Tasks to carry out:
(1) Using the article on Chesapeake oysters below, mark each statement yes or no, and back each answer with the deciding words of the article, quoted exactly. (a) The Croxtons' great-grandfather started the company in 1899. (b) The Croxtons sell upwards of 80,000 oysters a month. (c) Travis Croxton drove the golf cart that brought the oysters.
(2) Write the next few paragraphs of the article on Chesapeake oysters below, picking up after its final sentence.

Quoted passage:
Harvest

Champions of Chesapeake Oysters

Two cousins fight for hallowed oyster grounds

Photo: Jeff Greenough

Ryan and Travis Croxton on the docks.

It’s after midnight when a golf cart pulls up to the Battery in Charleston, South Carolina, where several big-name chefs, in town for a food fest, are passing drinks in the dark. Travis Croxton steps from the driver’s seat to unload a cooler packed with raw oysters from his family business, located on the Virginia side of the Chesapeake Bay. Soon, faces are slicked with liquor—from both bottle and shell.

Not long ago you would have been hard-pressed to find a chef who’d happily slurp oysters from the Chesapeake. Inconsistent in size and flavor, the bivalves from the country’s largest estuary were typically sold as a pre-shucked commodity. But that grim outlook didn’t stop Travis and his cousin Ryan Croxton from taking over Rappahannock River Oysters, a company their great-grandfather had started in 1899. “We had no idea what we were doing,” Ryan says. “We just didn’t want to lose what our grandfather and his father had created.”

What might have been a disastrous mistake has turned out to be a boon for both chefs and the bay. The Croxtons now sell upwards of 80,000 oysters a week to the half-shell market, counting chefs Eric Ripert and Tom Colicchio as clients. In addition, they’ve recently expanded into restaurants of their own. In 2011, they opened Merroir, an idyllic oyster-tasting bar thirty miles downriver from their great-grandfather’s original property. And this past fall, they launched both Rappahannock Oyster Bar in Washington, D.C.’s Union Market, and Rappahannock in Richmond, a seafood eatery helmed by chef Dylan Fultineer, an alum of Chicago’s lauded Blackbird restaurant.

Saved entries:

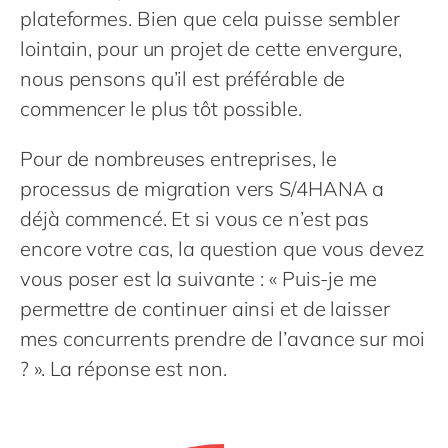
Philippines
en
plateformes. Bien que cela puisse sembler
Singapore
en
lointain, pour un projet de cette envergure,
nous pensons qu’il est préférable de
Switzerland
en
commencer le plus tôt possible.
UK & Ireland
en
USA & Canada
en
Pour de nombreuses entreprises, le
processus de migration vers S/4HANA a
déjà commencé. Et si vous ce n’est pas
encore votre cas, la question que vous devez
vous poser est la suivante : « Puis-je me
permettre de continuer ainsi et de laisser
mes concurrents prendre de l’avance sur moi
? ». La réponse est non.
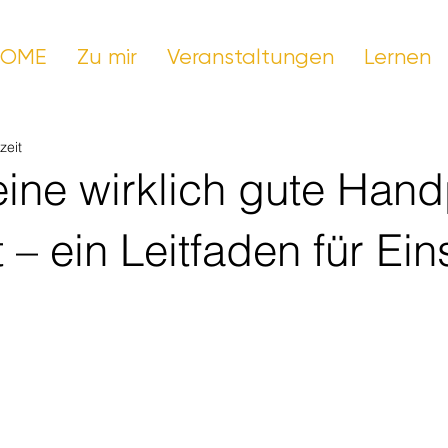
HOME
Zu mir
Veranstaltungen
Lernen
zeit
eine wirklich gute Han
 – ein Leitfaden für Ein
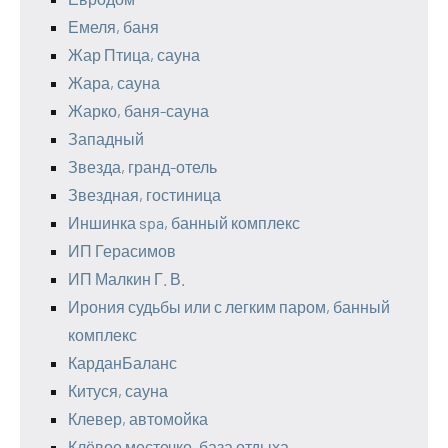
Емеля, баня
Жар Птица, сауна
Жара, сауна
Жарко, баня-сауна
Западный
Звезда, гранд-отель
Звездная, гостиница
Иншинка spa, банный комплекс
ИП Герасимов
ИП Малкин Г. В.
Ирония судьбы или с легким паром, банный
комплекс
КарданБаланс
Китуся, сауна
Клевер, автомойка
Клёвое местечко, база отдыха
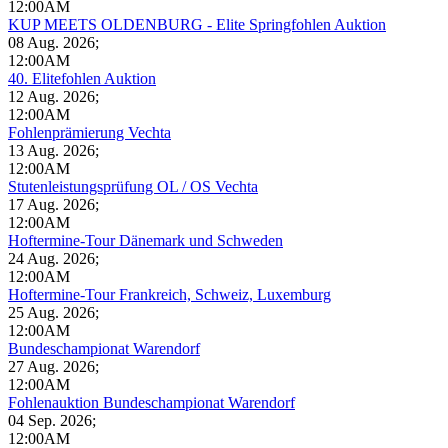
12:00AM
KUP MEETS OLDENBURG - Elite Springfohlen Auktion
08 Aug. 2026
;
12:00AM
40. Elitefohlen Auktion
12 Aug. 2026
;
12:00AM
Fohlenprämierung Vechta
13 Aug. 2026
;
12:00AM
Stutenleistungsprüfung OL / OS Vechta
17 Aug. 2026
;
12:00AM
Hoftermine-Tour Dänemark und Schweden
24 Aug. 2026
;
12:00AM
Hoftermine-Tour Frankreich, Schweiz, Luxemburg
25 Aug. 2026
;
12:00AM
Bundeschampionat Warendorf
27 Aug. 2026
;
12:00AM
Fohlenauktion Bundeschampionat Warendorf
04 Sep. 2026
;
12:00AM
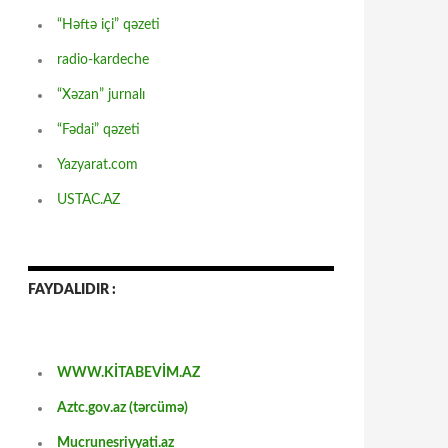
“Həftə içi” qəzeti
radio-kardeche
“Xəzan” jurnalı
“Fədai” qəzeti
Yazyarat.com
USTAC.AZ
FAYDALIDIR :
WWW.KİTABEVİM.AZ
Aztc.gov.az (tərcümə)
Mucrunesriyyati.az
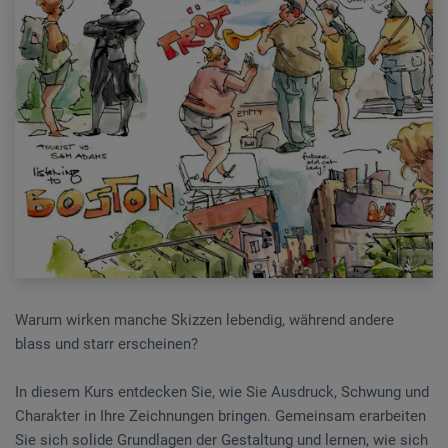
Warum wirken manche Skizzen lebendig, während andere
blass und starr erscheinen?
In diesem Kurs entdecken Sie, wie Sie Ausdruck, Schwung und
Charakter in Ihre Zeichnungen bringen. Gemeinsam erarbeiten
Sie sich solide Grundlagen der Gestaltung und lernen, wie sich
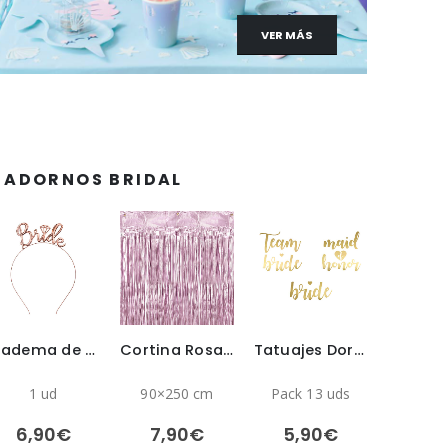
VER MÁS
 ADORNOS BRIDAL
Diadema de Novia Rosa Dorado
Cortina Rosa Fondo Photocall
Tatuajes Dorados para Despedida de soltera
1 ud
90×250 cm
Pack 13 uds
6,90
€
7,90
€
5,90
€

Responses per task:
(1)
(a) Yes: "a company their great-grandfather had started in 1899"
(b) No: "The Croxtons now sell upwards of 80,000 oysters a week to the half-shell market"
(c) Yes: "Travis Croxton steps from the driver’s seat to unload a cooler packed with raw oysters"

(2)
In its heyday at the end of the nineteenth century, the Chesapeake Bay was one of the world’s most prolific regions for wild oysters. But by the 1960s, decades of overharvesting, disease, and dredging had destroyed the natural reefs. As an alternative, the Croxtons turned to aquaculture, sustainably farming their oysters in cages suspended above the eroded estuary bottom to give them access to the clean water necessary to grow (and taste good). The result is a healthier aquatic environment and superior oysters. “Part of the area’s bad reputation was a lack of consistency, and farming could fix that,” Travis says.

Ready-to-eat selects.

Photo: Jeff Greenough

Fresh Catch

Ready-to-eat selects.

In 2004, the Croxtons harvested their first Rappahannock River oysters, a sweet, buttery variety named for their origin. The pair has since started farming two more varieties—crisp Stingrays and extra-briny Olde Salts. When other local oystermen took note of their success, the cousins were happy to help them convert to farming, too.

“Ryan and Travis reestablished what an amazing place this is for oysters,” says Spike Gjerde, chef and owner of Woodberry Kitchen, in Baltimore. And it’s not just chefs and watermen who are benefiting from their efforts. Oyster lovers across the country can have bushels of the Croxtons’ finest delivered right to their doors. It may not be their grandfather’s method, but Travis and Ryan are pretty sure he’d be okay with that.